The Penn Current recently featured Penn Language Center's new initiative to increase the diversity of language education and preserve endangered languages in Native American communities:
Educational Partnerships with Indigenous Communities, a new initiative at the Penn Language Center, seeks to increase the diversity of language education at the University and preserve endangered languages in Native American communities.
A new initiative at the Penn Language Center (PLC) has an acronym that is apropos for the size of its mission. Educational Partnerships with Indigenous Communities, or EPIC, seeks to increase the diversity of language education at Penn by expanding the number of Indigenous languages offered at the University.
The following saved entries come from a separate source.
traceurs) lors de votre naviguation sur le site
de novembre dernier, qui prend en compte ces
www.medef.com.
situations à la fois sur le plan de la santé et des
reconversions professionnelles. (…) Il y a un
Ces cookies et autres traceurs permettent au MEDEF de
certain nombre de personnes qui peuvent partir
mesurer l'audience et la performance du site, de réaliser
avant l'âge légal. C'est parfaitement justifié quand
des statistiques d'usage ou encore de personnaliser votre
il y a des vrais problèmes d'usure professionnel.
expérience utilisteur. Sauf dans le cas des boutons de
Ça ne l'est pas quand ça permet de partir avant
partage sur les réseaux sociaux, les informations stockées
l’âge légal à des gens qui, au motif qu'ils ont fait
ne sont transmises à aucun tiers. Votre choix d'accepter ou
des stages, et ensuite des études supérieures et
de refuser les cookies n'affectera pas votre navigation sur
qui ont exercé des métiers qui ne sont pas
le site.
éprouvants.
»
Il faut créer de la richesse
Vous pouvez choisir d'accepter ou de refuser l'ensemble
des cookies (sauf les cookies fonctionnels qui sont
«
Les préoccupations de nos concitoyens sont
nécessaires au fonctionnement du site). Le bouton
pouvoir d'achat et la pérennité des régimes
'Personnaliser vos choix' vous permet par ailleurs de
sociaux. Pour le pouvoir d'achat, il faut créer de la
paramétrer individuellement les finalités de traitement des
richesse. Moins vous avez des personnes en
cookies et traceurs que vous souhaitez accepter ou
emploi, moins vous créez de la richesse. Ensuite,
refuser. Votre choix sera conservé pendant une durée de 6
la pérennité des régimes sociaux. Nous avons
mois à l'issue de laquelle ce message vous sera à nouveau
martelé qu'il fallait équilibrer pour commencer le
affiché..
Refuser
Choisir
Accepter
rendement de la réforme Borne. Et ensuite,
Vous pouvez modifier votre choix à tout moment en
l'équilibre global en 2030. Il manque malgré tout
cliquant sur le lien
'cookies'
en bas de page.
EPIC also aims to preserve endangered languages in Native American communities and the valuable cultural knowledge they encode.
“EPIC and the PLC will be a place to gather teachers from Native American communities, curriculum developers, and scholars from across the humanities,” says PLC Academic Director Christina Frei, a leader in bringing Indigenous language instruction to Penn, most notably the Quechua language classes taught by Américo Mendoza-Mori.
Timothy Powell, a senior lecturer in the Department of Religious Studies in the School of Arts & Sciences (SAS), will direct EPIC. He plans to build on his current research, working in close partnership with community-based language teachers and elders in Indigenous communities.